Big games showing up on cable is nothing new. Nowadays, those games aren’t just limited to ESPN or FS1. There’s a reason for that according to a new column from Variety.
TBS has added more baseball games. TNT added the NHL to complement its NBA schedule. NBC shifted the Premier League, motorsports, and golf to USA after NBCSN shut down last year. Starting in 2023, FX will get back into sports, airing XFL games.
“The core reason for all of this is that they need to slow down cable erosion,” says Daniel Cohen, Octagon’s Executive VP of media rights consulting, told writer Brian Steinberg. “How you do that is through live sports.”
Former FOX Sports executive Patrick Crakes told Steinberg it is largely a no-risk play. Sports will draw a bigger audience, which will see promos for the network’s other programming. Plus, there is no risk of alienating the current audience, because sports are being added to the current programming, not replacing it.

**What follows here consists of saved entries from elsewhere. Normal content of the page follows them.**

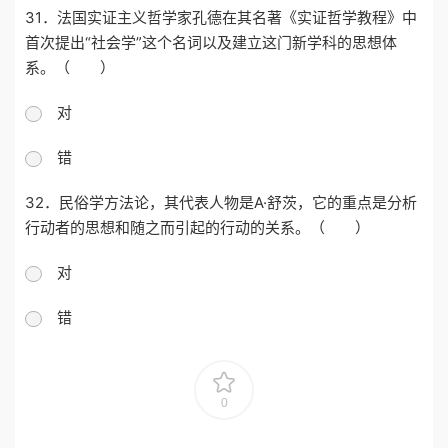
31．法国实证主义哲学家孔德在其名著《实证哲学教程》中
首次提出“社会学”这个名词以及建立这门新学科的思想体
系。（ ）
对
错
32．民俗学方法论，其代表人物是A·舒茨，它的重点是分析
行动者的思想和随之而引起的行动的关系。（ ）
对
错
0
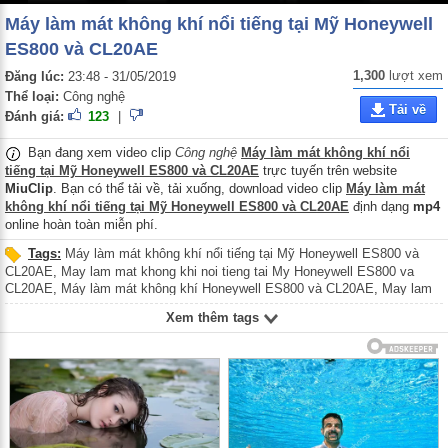
Máy làm mát không khí nổi tiếng tại Mỹ Honeywell
ES800 và CL20AE
1,300
lượt xem
Đăng lúc:
23:48 - 31/05/2019
Thể loại:
Công nghệ
Tải về
Đánh giá:
123
|
Bạn đang xem video clip
Công nghệ
Máy làm mát không khí nổi
tiếng tại Mỹ Honeywell ES800 và CL20AE
trực tuyến trên website
MiuClip
. Bạn có thể tải về, tải xuống, download video clip
Máy làm mát
không khí nổi tiếng tại Mỹ Honeywell ES800 và CL20AE
định dạng
mp4
online hoàn toàn miễn phí.
Tags:
Máy làm mát không khí nổi tiếng tại Mỹ Honeywell ES800 và
CL20AE
,
May lam mat khong khi noi tieng tai My Honeywell ES800 va
CL20AE
,
Máy làm mát không khí Honeywell ES800 và CL20AE
,
May lam
mat khong khi Honeywell ES800 va CL20AE
,
Quạt điều hòa Honeywell
Xem thêm tags
ES800 và CL20AE
,
Quat dieu hoa Honeywell ES800 va CL20AE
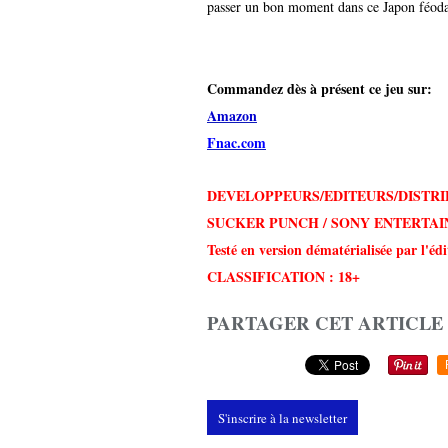
passer un bon moment dans ce Japon féodal 
Commandez dès à présent ce jeu sur:
Amazon
Fnac.com
DEVELOPPEURS/EDITEURS/DISTRI
SUCKER PUNCH / SONY ENTERTA
Testé en version dématérialisée par l'éd
CLASSIFICATION : 18+
PARTAGER CET ARTICLE
S'inscrire à la newsletter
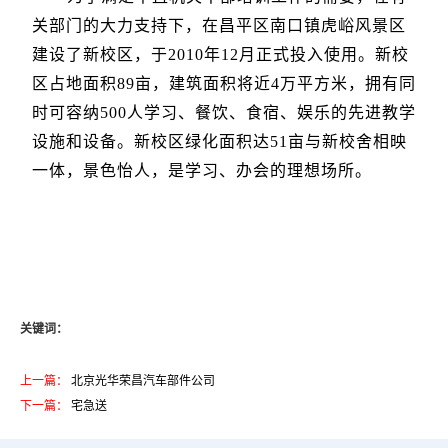
关部门的大力支持下，在昌平区南口镇虎峪风景区
建设了新校区，于2010年12月正式投入使用。新校
区占地面积89亩，建筑面积将近4万平方米，拥有同
时可容纳500人学习、餐饮、食宿、娱乐的先进教学
设施和设备。新校区绿化面积达51亩与新校舍相映
一体，景色怡人，是学习、办会的理想场所。
关键词：
上一篇：
北京光华荣昌汽车部件公司
下一篇：
宅急送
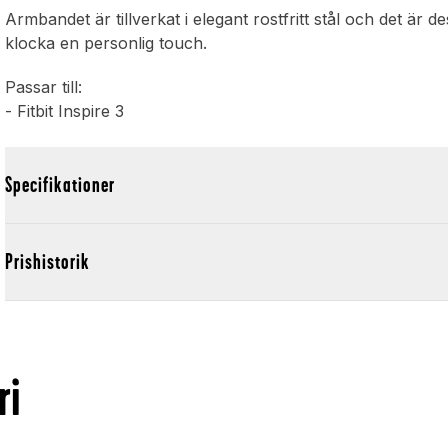
Armbandet är tillverkat i elegant rostfritt stål och det är 
klocka en personlig touch.
Passar till:
- Fitbit Inspire 3
Specifikationer
Prishistorik
ri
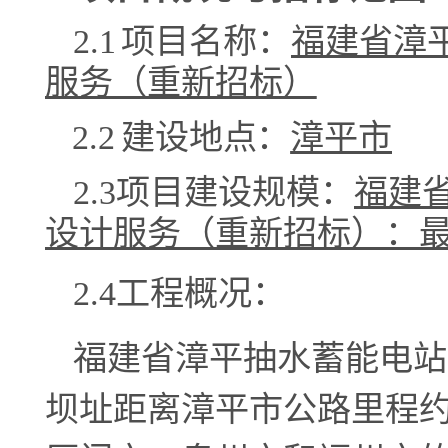
2.1
项目名称：
福建省漳
服务（重新招标）
2.2
建设地点：
漳平市
2.
3
项目建设规模：
福建
设计服务（重新招标）：
2.
4
工程概况：
福建省漳平抽水蓄能电站
坝址距离漳平市公路里程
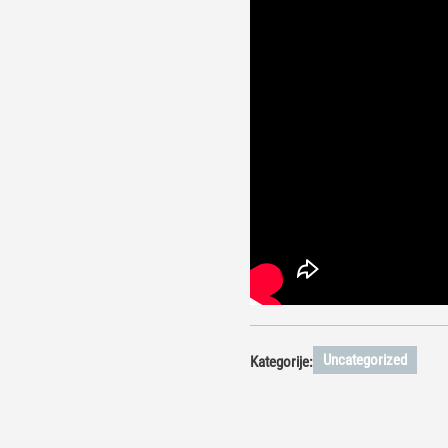
Uncategorized
Kategorije:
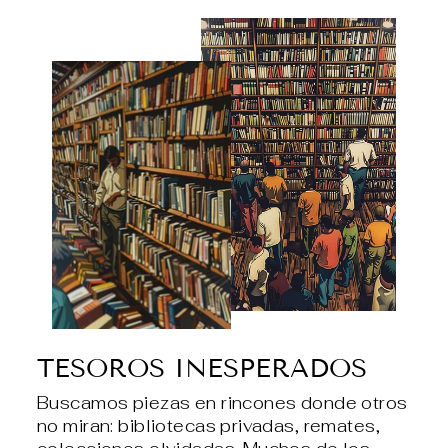
TESOROS INESPERADOS
Buscamos piezas en rincones donde otros
no miran: bibliotecas privadas, remates,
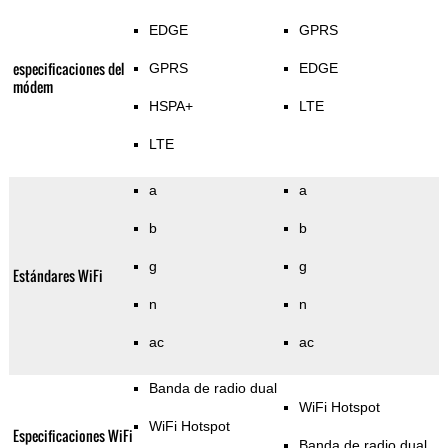
EDGE
GPRS
especificaciones del
GPRS
EDGE
módem
HSPA+
LTE
LTE
a
a
b
b
g
g
Estándares WiFi
n
n
ac
ac
Banda de radio dual
WiFi Hotspot
WiFi Hotspot
Especificaciones WiFi
Banda de radio dual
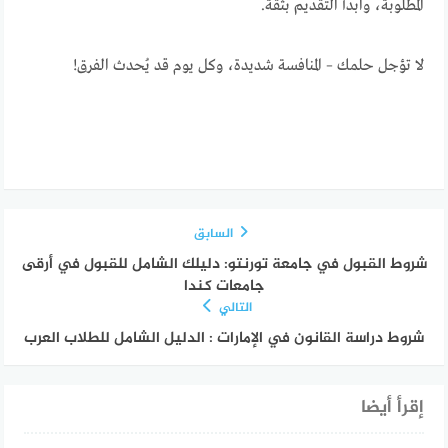
المطلوبة، وابدأ التقديم بثقة.
لا تؤجل حلمك – المنافسة شديدة، وكل يوم قد يُحدث الفرق!
السابق
شروط القبول في جامعة تورنتو: دليلك الشامل للقبول في أرقى
جامعات كندا
التالي
شروط دراسة القانون في الإمارات : الدليل الشامل للطلاب العرب
إقرأ أيضا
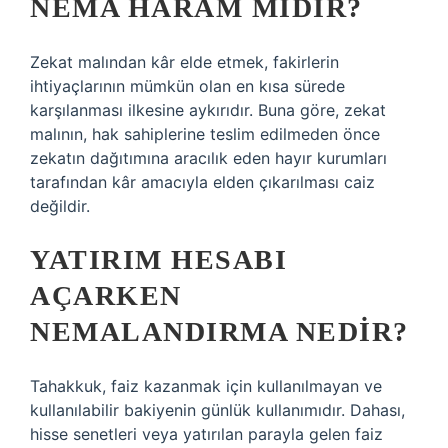
NEMA HARAM MIDIR?
Zekat malından kâr elde etmek, fakirlerin
ihtiyaçlarının mümkün olan en kısa sürede
karşılanması ilkesine aykırıdır. Buna göre, zekat
malının, hak sahiplerine teslim edilmeden önce
zekatın dağıtımına aracılık eden hayır kurumları
tarafından kâr amacıyla elden çıkarılması caiz
değildir.
YATIRIM HESABI
AÇARKEN
NEMALANDIRMA NEDIR?
Tahakkuk, faiz kazanmak için kullanılmayan ve
kullanılabilir bakiyenin günlük kullanımıdır. Dahası,
hisse senetleri veya yatırılan parayla gelen faiz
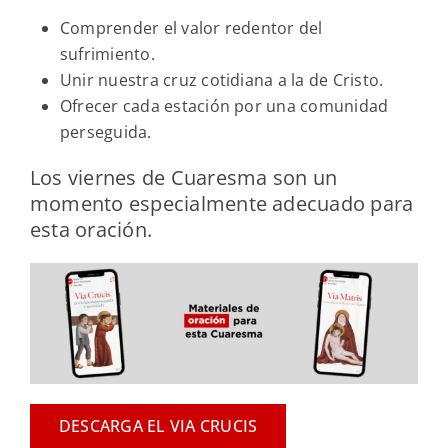
Comprender el valor redentor del
sufrimiento.
Unir nuestra cruz cotidiana a la de Cristo.
Ofrecer cada estación por una comunidad
perseguida.
Los viernes de Cuaresma son un
momento especialmente adecuado para
esta oración.
DESCARGA EL VIA CRUCIS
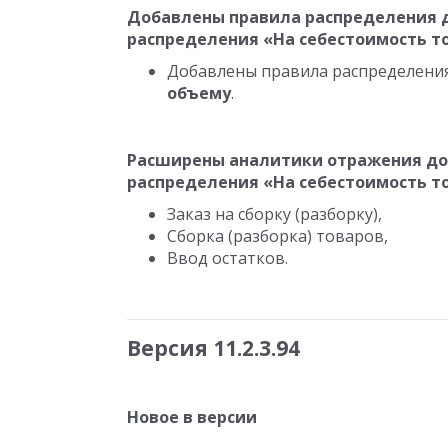
Добавлены правила распределения 
распределения «На себестоимость т
Добавлены правила распределени
объему
.
Расширены аналитики отражения до
распределения «На себестоимость т
Заказ на сборку (разборку),
Сборка (разборка) товаров,
Ввод остатков.
Версия 11.2.3.94
Новое в версии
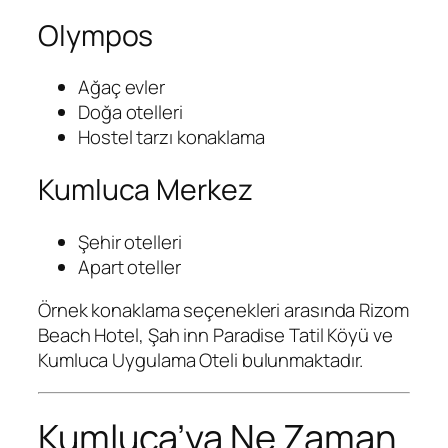
Olympos
Ağaç evler
Doğa otelleri
Hostel tarzı konaklama
Kumluca Merkez
Şehir otelleri
Apart oteller
Örnek konaklama seçenekleri arasında
Rizom
Beach Hotel
,
Şah inn Paradise Tatil Köyü
ve
Kumluca Uygulama Oteli
bulunmaktadır.
Kumluca’ya Ne Zaman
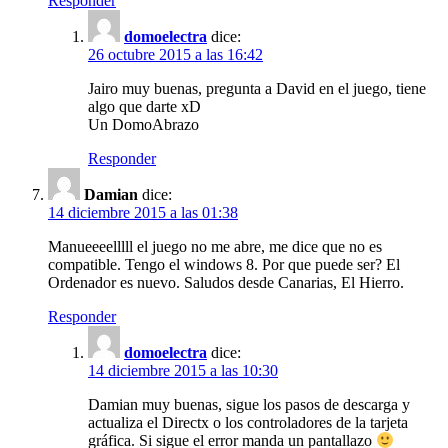
Responder
domoelectra
dice:
26 octubre 2015 a las 16:42
Jairo muy buenas, pregunta a David en el juego, tiene
algo que darte xD
Un DomoAbrazo
Responder
Damian
dice:
14 diciembre 2015 a las 01:38
Manueeeelllll el juego no me abre, me dice que no es
compatible. Tengo el windows 8. Por que puede ser? El
Ordenador es nuevo. Saludos desde Canarias, El Hierro.
Responder
domoelectra
dice:
14 diciembre 2015 a las 10:30
Damian muy buenas, sigue los pasos de descarga y
actualiza el Directx o los controladores de la tarjeta
gráfica. Si sigue el error manda un pantallazo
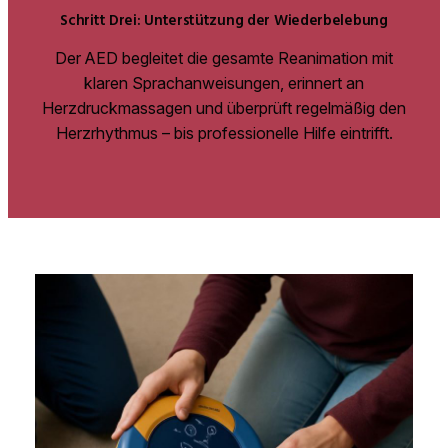
Schritt Drei: Unterstützung der Wiederbelebung
Der AED begleitet die gesamte Reanimation mit
klaren Sprachanweisungen, erinnert an
Herzdruckmassagen und überprüft regelmäßig den
Herzrhythmus – bis professionelle Hilfe eintrifft.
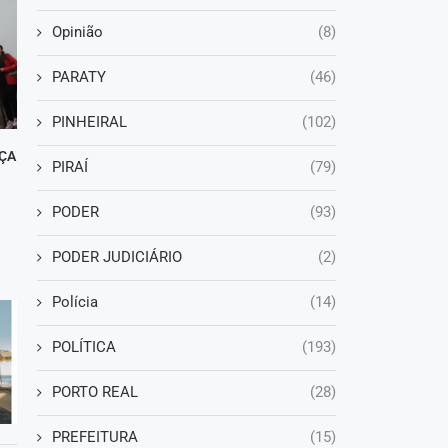
Opinião
(8)
PARATY
(46)
PINHEIRAL
(102)
ÇA
PIRAÍ
(79)
PODER
(93)
PODER JUDICIÁRIO
(2)
Polícia
(14)
POLÍTICA
(193)
PORTO REAL
(28)
PREFEITURA
(15)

The prestige programming that cable thrived on in the early 2000s still exists, but audiences now demand that it be available to stream on-demand. That has lead to Netflix and Disney+ subscriptions replacing cable entirely in some households and the demand for services like HBOMax in others. Cable networks can not rely on those shows to generate the ratings they used to.
Not only do live sports benefit the networks, but the networks’ need for event programming is also benefitting leagues. Multi-billion dollar investments in the NFL, college football, and soon the NBA, likely do not happen without the shifting media landscape that has segmented audience and diminished live viewing.